# Stated exercise
Return each of the lines below that contains the word "score".

# Data to process
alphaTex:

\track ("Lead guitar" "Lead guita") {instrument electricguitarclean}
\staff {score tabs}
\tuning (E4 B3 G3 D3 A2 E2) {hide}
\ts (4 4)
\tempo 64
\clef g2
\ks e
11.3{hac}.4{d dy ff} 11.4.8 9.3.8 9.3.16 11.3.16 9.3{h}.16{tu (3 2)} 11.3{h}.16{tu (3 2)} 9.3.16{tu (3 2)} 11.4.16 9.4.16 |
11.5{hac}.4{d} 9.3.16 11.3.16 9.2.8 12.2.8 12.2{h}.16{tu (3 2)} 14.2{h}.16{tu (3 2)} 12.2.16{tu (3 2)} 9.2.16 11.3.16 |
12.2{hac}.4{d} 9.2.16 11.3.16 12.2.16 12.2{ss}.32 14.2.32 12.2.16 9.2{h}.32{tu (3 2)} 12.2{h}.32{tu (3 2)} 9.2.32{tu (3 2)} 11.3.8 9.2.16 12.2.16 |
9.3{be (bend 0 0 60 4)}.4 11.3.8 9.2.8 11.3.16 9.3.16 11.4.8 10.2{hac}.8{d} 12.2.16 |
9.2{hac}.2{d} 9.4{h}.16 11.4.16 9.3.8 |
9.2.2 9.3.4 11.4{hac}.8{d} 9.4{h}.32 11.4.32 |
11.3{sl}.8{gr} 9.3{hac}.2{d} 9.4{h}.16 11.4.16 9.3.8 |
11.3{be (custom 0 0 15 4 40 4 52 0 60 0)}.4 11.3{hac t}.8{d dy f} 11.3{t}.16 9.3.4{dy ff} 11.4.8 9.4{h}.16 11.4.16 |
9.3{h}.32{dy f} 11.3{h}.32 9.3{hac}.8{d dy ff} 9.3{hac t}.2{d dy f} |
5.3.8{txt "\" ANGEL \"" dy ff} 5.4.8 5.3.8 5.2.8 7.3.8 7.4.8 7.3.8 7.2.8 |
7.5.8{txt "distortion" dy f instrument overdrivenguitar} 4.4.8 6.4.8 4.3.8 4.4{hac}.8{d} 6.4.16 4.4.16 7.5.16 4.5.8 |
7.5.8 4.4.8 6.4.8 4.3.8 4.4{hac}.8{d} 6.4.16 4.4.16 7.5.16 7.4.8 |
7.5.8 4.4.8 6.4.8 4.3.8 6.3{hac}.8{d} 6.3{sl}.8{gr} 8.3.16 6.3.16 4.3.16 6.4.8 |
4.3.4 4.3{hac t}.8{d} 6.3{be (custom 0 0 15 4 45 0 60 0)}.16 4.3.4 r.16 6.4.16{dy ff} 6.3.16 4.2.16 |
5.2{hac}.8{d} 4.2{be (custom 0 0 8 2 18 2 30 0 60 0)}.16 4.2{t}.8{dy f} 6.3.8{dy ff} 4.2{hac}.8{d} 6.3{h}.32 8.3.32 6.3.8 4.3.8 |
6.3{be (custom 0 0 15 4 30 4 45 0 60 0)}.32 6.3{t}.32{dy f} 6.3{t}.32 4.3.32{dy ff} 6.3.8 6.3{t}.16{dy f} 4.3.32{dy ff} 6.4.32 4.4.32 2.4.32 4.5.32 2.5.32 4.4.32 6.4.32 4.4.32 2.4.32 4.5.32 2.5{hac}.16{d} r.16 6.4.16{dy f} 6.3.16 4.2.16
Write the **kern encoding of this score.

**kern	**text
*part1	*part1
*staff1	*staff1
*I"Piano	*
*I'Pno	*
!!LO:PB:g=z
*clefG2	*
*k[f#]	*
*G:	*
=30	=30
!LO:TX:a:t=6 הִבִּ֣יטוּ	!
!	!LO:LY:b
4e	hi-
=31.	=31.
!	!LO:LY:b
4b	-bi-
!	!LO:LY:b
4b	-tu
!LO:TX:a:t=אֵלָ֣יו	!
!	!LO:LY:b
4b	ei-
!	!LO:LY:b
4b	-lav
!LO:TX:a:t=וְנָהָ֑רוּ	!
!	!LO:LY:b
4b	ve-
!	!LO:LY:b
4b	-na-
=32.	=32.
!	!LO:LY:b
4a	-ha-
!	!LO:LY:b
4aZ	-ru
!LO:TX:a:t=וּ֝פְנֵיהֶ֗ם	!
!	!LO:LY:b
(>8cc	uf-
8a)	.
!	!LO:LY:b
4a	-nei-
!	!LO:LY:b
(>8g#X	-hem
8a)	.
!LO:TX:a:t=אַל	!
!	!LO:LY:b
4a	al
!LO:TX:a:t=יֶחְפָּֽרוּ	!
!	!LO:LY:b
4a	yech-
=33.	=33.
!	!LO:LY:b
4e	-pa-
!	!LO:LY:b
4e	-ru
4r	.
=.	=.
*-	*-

# Result of this exercise
\staff {score tabs}
Write the **kern encoding of this score.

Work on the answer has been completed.